Presidential candidates are often pressed to defend their military policies in the shadow of a ticking time bomb. At a Fox News debate for Republican candidates this year, moderator Brit Hume asked whether torture would be permissible if terrorists had just attacked three malls and a "larger attack" was imminent. At an MSNBC debate for Democratic candidates, "Meet the Press" host Tim Russert imagined a detainee who knew the location of a bomb ticking inside the U.S. "Don't we have the right and responsibility to beat it out of him?" he asked the candidates.
Such dramatic hypotheticals are not only unrealistic but also beside the point, since experts say torture does not usually elicit reliable information. But the clock is running out on a real national security dilemma that many candidates refuse to confront.
The U.S. intercepts international communications to help anticipate security threats, but thousands of hours of potentially important information can go untranslated.
As the 9/11 Commission documented, the National Security Agency intercepted information on Sept. 10, 2001, implying an attack would begin "tomorrow" -- but it was not translated until days later.
Increased attention and funding after the 2001 attacks did not solve the problem, either, because of chronic personnel shortages. Even years after Sept. 11, more than 120,000 hours of intelligence recordings were neglected because there were too few Arabic translators in the U.S. government, according to an internal FBI investigation.
Delaying the translation, analysis and sorting of such material could obscure a clue to preventing the next attack -- a situation that is like a ticking time bomb.
In 2001, only half of the Army's authorized Arabic translator positions were filled. Today, stretched thin across the board, the entire U.S. military continues to turn away qualified translators and intelligence officers who might help prevent a future attack.
Why? What could possibly embolden any policymaker to reject qualified personnel who would protect our national security?
The personnel are gay.
Under the antiquated "don't ask, don't tell" policy, openly gay Americans are barred from serving in the armed services. The military has kicked out 58 Arabic linguists alone. The government cannot replace translators easily or quickly, either.
After Sept. 11, the FBI launched a massive translator recruitment program, for example, garnering 40,000 applications. Yet only about 200 translators were hired from that pool, because most either lacked technical skills or did not pass the high security clearances for sensitive translations. (The clearance process also lasts about six months.)

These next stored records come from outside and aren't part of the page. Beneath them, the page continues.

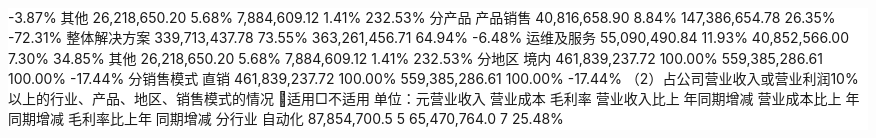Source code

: -3.87%
其他
26,218,650.20
5.68%
7,884,609.12
1.41%
232.53%
分产品
产品销售
40,816,658.90
8.84%
147,386,654.78
26.35%
-72.31%
整体解决方案
339,713,437.78
73.55%
363,261,456.71
64.94%
-6.48%
运维及服务
55,090,490.84
11.93%
40,852,566.00
7.30%
34.85%
其他
26,218,650.20
5.68%
7,884,609.12
1.41%
232.53%
分地区
境内
461,839,237.72
100.00%
559,385,286.61
100.00%
-17.44%
分销售模式
直销
461,839,237.72
100.00%
559,385,286.61
100.00%
-17.44%
（2）占公司营业收入或营业利润10%以上的行业、产品、地区、销售模式的情况
适用□不适用
单位：元营业收入
营业成本
毛利率
营业收入比上
年同期增减
营业成本比上
年同期增减
毛利率比上年
同期增减
分行业
自动化
87,854,700.5
5
65,470,764.0
7
25.48%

It is not just intelligence officers, of course. More than 10,000 members of the armed forces have been booted in the "don't ask, don't tell" model since 1993, according to government statistics. Yet simply allowing gay Americans to serve, including those who were already trained prior to their exclusion, could add more than 40,000 people to the armed services, according to some analysts.
Democratic presidential candidates have correctly identified this issue as one of the many times when national security is advanced by upholding America's commitment to equality under the law. They each support strengthening the U.S. military by allowing all qualified Americans to serve.
Yet Republican candidates are caught between advancing national security and surrendering to the homophobic wing of their base.
It is a small and shrinking faction, even on the right. Eight out of 10 Americans support gays serving openly in the military, including "large majorities of Republicans," as the Boston Globe reported in 2005. Reform looks like a matter of time; nine out of 10 Americans under 30 support gays serving openly.
Yet the leading Republican candidates have all chosen to surrender. They brazenly say they would rather discriminate than enlarge our military with qualified candidates.
Bigotry has many costs, of course. In this instance, Republican pandering to anti-gay sentiment could endanger our national security and allow the preventable injury or death of American citizens.
The recent CNN debate did raise one question about the Republicans' general views of the "don't ask, don't tell" policy. But it hardly captured the stakes. For Republicans who aspire to be commander in chief -- and reporters willing to lob hypothetical ticking time bombs for dilemmas that actually exist -- the question is more urgent.
We should ask these candidates:
If information about potential terrorist attacks could be translated only by intelligence officers who were openly gay, would you change policy so they could serve?
The clock is ticking.
This post is adapted from a Politico op-ed by Ari Melber.